Chhabria chided the city in Tuesday's order for using that argument in its effort to dismiss the case.

"The city sets up a strawman in arguing that the developer ... never acquired a vested right to develop a coal-handling terminal. Of course it didn't," he wrote. "The parties' development agreement didn't purport to enshrine affirmative development rights linked to an approved list of commodities. It purported to enshrine the regulatory regime to which the developer's plans would be subject."

"Accordingly, although the developer may have no vested right to develop a coal terminal, it still has a contractual right to pursue development of a coal terminal to the extent allowed under the municipal code as it existed when the development agreement was signed," he added.

Oakland can still ban coal under the development agreement if the ban is classified as a health-and-safety regulation – meaning that shipping coal through OBOT would endanger nearby residents, the order says. It can also impose the ban if it is classified as a zoning regulation, because the developers' lawsuit could then be ruled untimely.

However, Chhabria, noting that even the city doesn't know how the ban should be classified, said dismissing the case without developing the facts surrounding regulation type would be premature.

Chhabria’s order also allowed environmental groups the Sierra Club and San Francisco Baykeeper to intervene as defendants, but denied their own motion to dismiss the lawsuit.

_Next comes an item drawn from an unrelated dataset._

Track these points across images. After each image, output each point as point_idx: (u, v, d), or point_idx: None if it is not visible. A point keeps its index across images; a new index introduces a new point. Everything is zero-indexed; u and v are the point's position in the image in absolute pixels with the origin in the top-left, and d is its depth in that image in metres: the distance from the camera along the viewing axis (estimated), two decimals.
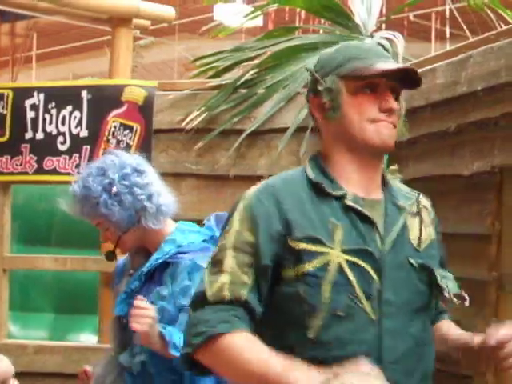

As intervenors, the two organizations will be allowed to defend against the developers' claims, but will not be able to bring counterclaims or cross-claims, or to prevent the suit from being dismissed if Oakland and the developers decide to settle.

"San Francisco Baykeeper, Sierra Club and many other community groups have been engaged at every step of the way to help the people of Oakland defend their right to clean air and water, and we will continue to be deeply engaged as the court dives into the legal issues with handling dirty coal at the terminal," Jessica Yarnall Loarie, a Sierra Club attorney who is also representing San Francisco Baykeeper, said in an email Tuesday.

Siegel is with Burke, Williams & Sorensen in Oakland. OBOT is represented by Meredith Shaw with Quinn Emanuel Urquhart & Sullivan in San Francisco. They did not return requests for comment Tuesday.

City Councilwoman Lynette Gibson McElhaney, who voted for the ban and in whose district the shipping facility will be located, also could not be reached for comment on the decision.